How to pass Pillow image data to scikit-learn?

I am trying to train an image classifier in scikit-learn. I have a bunch of input images and I am using Pillow to process them. My question is about what shape to give the Pillow data to scikit-learn.
This is my code now:
training = glob.glob('./img/training/*/*.bmp')
data = []
classes = []
for imagefile in training:
edges = Image.open(imagefile).filter(ImageFilter.FIND_EDGES).convert("L")
in_data = np.asarray(edges, dtype=np.uint8)
data.append(in_data[0])
if 'class1' in imagefile:
classes.append('class1')
else:
classes.append('class2')
clf = svm.SVC(gamma=0.001, C=100.)
clf.fit(data, classes)
This runs without errors, but I have put the code together fairly crudely and I am not sure it is correct.
In particular, I'm not sure whether I should be using in_data[0]. I just did this because using in_data gives me an error: ValueError: Found array with dim 3. Estimator expected <= 2.
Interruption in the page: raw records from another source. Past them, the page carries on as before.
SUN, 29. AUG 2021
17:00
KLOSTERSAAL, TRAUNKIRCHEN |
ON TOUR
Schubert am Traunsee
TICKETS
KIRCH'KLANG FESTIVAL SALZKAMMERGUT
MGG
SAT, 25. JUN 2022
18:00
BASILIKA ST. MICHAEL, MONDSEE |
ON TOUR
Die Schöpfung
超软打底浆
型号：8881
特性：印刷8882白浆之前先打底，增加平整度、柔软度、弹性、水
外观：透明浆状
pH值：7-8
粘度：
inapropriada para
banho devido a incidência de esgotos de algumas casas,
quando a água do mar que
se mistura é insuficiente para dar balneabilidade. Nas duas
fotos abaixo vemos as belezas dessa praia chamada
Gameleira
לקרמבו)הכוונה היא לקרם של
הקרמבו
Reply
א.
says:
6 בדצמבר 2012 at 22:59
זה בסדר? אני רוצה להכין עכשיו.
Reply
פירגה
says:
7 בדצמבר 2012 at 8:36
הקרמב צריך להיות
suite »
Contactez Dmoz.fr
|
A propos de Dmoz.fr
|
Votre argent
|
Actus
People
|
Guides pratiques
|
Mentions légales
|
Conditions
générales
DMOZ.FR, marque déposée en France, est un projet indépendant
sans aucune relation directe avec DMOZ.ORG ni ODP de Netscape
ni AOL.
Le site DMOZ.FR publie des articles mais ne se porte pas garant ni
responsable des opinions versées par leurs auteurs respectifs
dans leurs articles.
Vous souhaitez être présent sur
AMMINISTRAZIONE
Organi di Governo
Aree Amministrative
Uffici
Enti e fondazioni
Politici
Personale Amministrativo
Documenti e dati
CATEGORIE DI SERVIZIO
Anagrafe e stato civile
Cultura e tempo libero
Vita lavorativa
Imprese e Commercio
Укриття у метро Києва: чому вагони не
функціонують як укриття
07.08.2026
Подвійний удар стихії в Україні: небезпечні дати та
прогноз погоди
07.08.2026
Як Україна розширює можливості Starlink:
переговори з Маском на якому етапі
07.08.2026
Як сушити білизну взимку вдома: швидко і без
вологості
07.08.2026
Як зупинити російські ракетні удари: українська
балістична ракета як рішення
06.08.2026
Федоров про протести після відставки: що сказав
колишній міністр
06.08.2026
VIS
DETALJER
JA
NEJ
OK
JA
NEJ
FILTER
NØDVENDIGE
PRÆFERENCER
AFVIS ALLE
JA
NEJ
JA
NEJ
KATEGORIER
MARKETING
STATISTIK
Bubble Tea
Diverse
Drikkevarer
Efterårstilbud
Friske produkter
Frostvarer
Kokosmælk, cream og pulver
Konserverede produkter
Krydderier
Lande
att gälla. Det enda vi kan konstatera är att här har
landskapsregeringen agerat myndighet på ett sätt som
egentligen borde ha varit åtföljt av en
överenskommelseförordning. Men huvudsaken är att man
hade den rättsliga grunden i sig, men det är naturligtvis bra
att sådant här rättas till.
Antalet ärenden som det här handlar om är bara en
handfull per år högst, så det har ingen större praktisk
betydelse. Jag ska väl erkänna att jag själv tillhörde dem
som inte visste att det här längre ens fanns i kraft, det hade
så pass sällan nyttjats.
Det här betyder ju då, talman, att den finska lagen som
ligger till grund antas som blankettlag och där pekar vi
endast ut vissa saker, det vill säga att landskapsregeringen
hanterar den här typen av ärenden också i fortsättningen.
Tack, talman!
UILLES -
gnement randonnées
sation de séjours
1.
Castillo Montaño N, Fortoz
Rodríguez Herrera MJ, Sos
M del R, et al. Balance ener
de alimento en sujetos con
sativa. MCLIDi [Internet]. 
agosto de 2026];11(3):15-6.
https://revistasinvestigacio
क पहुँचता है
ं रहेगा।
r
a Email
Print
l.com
Unless you want the first row of the image matrix ( in_data[0] returns you the first row ) of each image, you probably want to use flattening.
Flattening will take each row of the image matrix and put the rows behind eachother in a 1 dimensional vector.
So it becomes data.append(in_data.flatten())
You could resize your image to a smaller format first, to reduce the number of columns of your data matrix.